First Bosch-powered electric bikes enter Taiwan thanks to Tern


It feels like e-bikes powered by Bosch’s popular mid-drive electric motors have been around in just about every market for as long as many of us can remember. But there are still major markets getting their first taste of the highly-engineered drivetrains.

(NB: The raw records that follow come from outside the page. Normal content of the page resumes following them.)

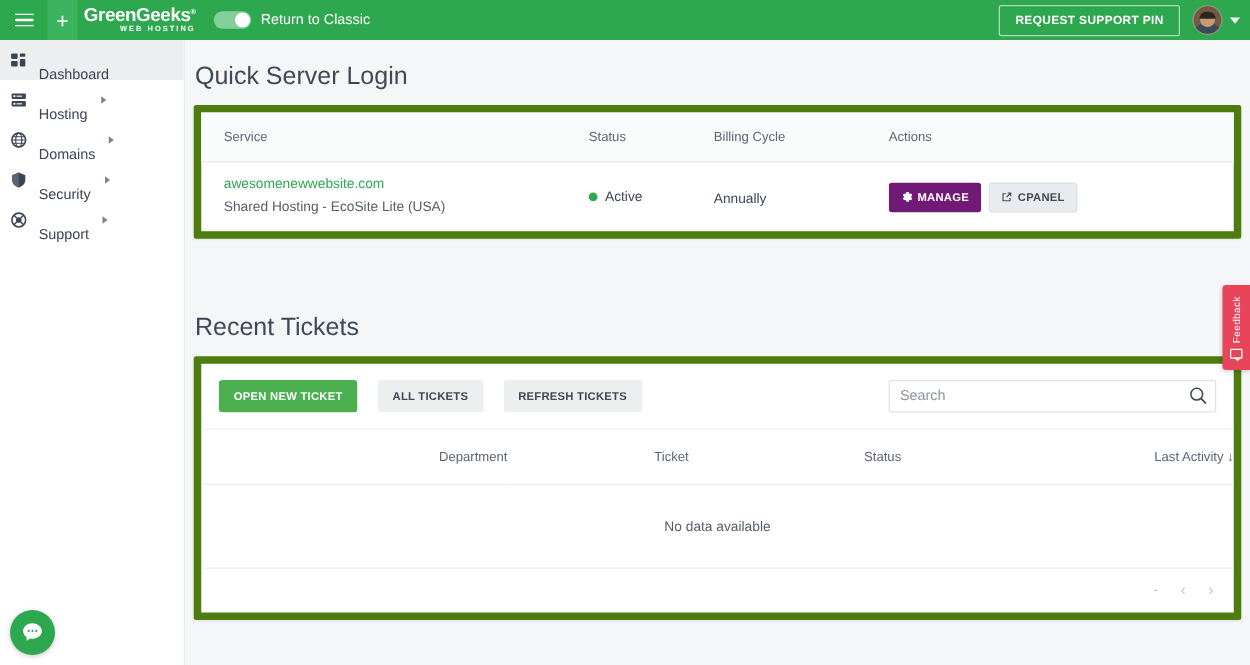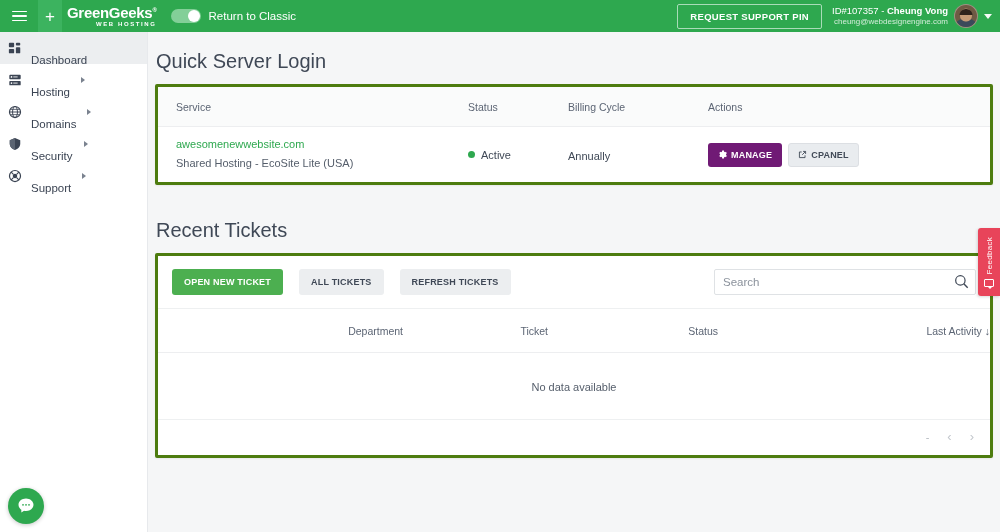--- a/index.html
+++ b/index.html
@@ -287,10 +287,6 @@
   <div class="topbar-right">
     <button class="support-pin-btn">REQUEST SUPPORT PIN</button>
     <div class="user-block">
-      <div class="user-text">
-        <div class="user-id"><span>ID#107357 - </span><b>Cheung Vong</b></div>
-        <div class="user-mail">cheung@webdesignengine.com</div>
-      </div>
       <div class="avatar">
         <div class="body"></div>
           <div class="face"></div>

Bosch’s mid-drive motors are now entering Taiwan, rolling in on Tern’s Vektron and Quick Haul e-bikes.

While Tern’s mastery of the Western e-bike markets has led many to assume they are a North American or European brand, the company is actually based in Taiwan.

Their Bosch-powered e-bikes carry an esteemed international reputation for quality and longevity, but so far the company’s domestic market has only had access to its folding and non-electric bikes (I’ve often drooled over the Tern BYB, which offers a design that looks like if Brompton ratched up the style knob several clicks).

Now Tern is launching the Vektron and Quick Haul e-bikes in Taiwan, and in doing so, is bringing the first Bosch-powered electric bikes to the island.

“Taiwan is the global epicenter for quality bicycles and the country has come so far in promoting bikes for recreation and transport,” stated Josh Hon, Tern Team Captain. “With a large portion of Tern Team Members calling Taiwan home, it was easy for us to raise our hands when Bosch suggested entering the Taiwan market. Our bikes also make the most sense for dense cities like Taipei where a compact e-bike is easier to ride and store.”

Tern Vektron electric bike

The Tern Vektron is an ideal urban city e-bike thanks to its tight-folding frame design, which is more compact than most folding e-bikes in its class. These types of folding e-bikes are a common sight in major European capitals where portability is key.

The Vektron is a convenient option for commuters who need to ride to the train station and then fold their e-bike to carry onboard with them into the city.

For those riders who use e-bikes more as a family vehicle than an individual commuter, the Tern Quick Haul offers more cargo and kid-hauling opportunities. Having tested the Quick Haul myself, I can confirm that it’s definitely a car-replacing electric bike thanks to its go-anywhere and carry-anything vibe.

The Quick Haul’s form factor is key, with the company describing it as “brawny enough to safely ferry a passenger or handle 150 kg (330 lb) of load, the Quick Haul is still smaller than a standard city bike.”

Both bikes also feature Bosch powertrains, meaning they sport the complete motor, battery, console, and drive system package.

Electrek’s Take

When I first heard this news, I was surprised to find out that Taiwan didn’t have any Bosch-powered e-bikes yet. After all, Josh Hon is exactly right – it’s the epicenter of the higher-quality e-bike industry. But on second thought (and after a recent trip to Taiwan), I remembered that I didn’t actually see as many e-bikes on the road as I expected, since most two-wheeled commuters seem to love scooters there. Those great bike parts originating in Taiwan are mostly being exported.

Sure, there were certainly many of the types of e-bikes we think of here in the West, and I was impressed with the number of bike lanes around Taipei, but there weren’t the droves of e-bikers like you’d see in Berlin or Amsterdam. Instead, scooters dominate the streets.

But perhaps that’s because they haven’t yet had access to the type of Bosch-powered e-bikes that Berliners treat as their daily drivers. I’m sure I saw just a snapshot in time, and it’s great to hear that the trend is moving upwards towards higher rates of cycling. I guess we’ll have to check back again this time next year to see if Bosch-powered Tern bikes become a common sight on the streets of Taipei!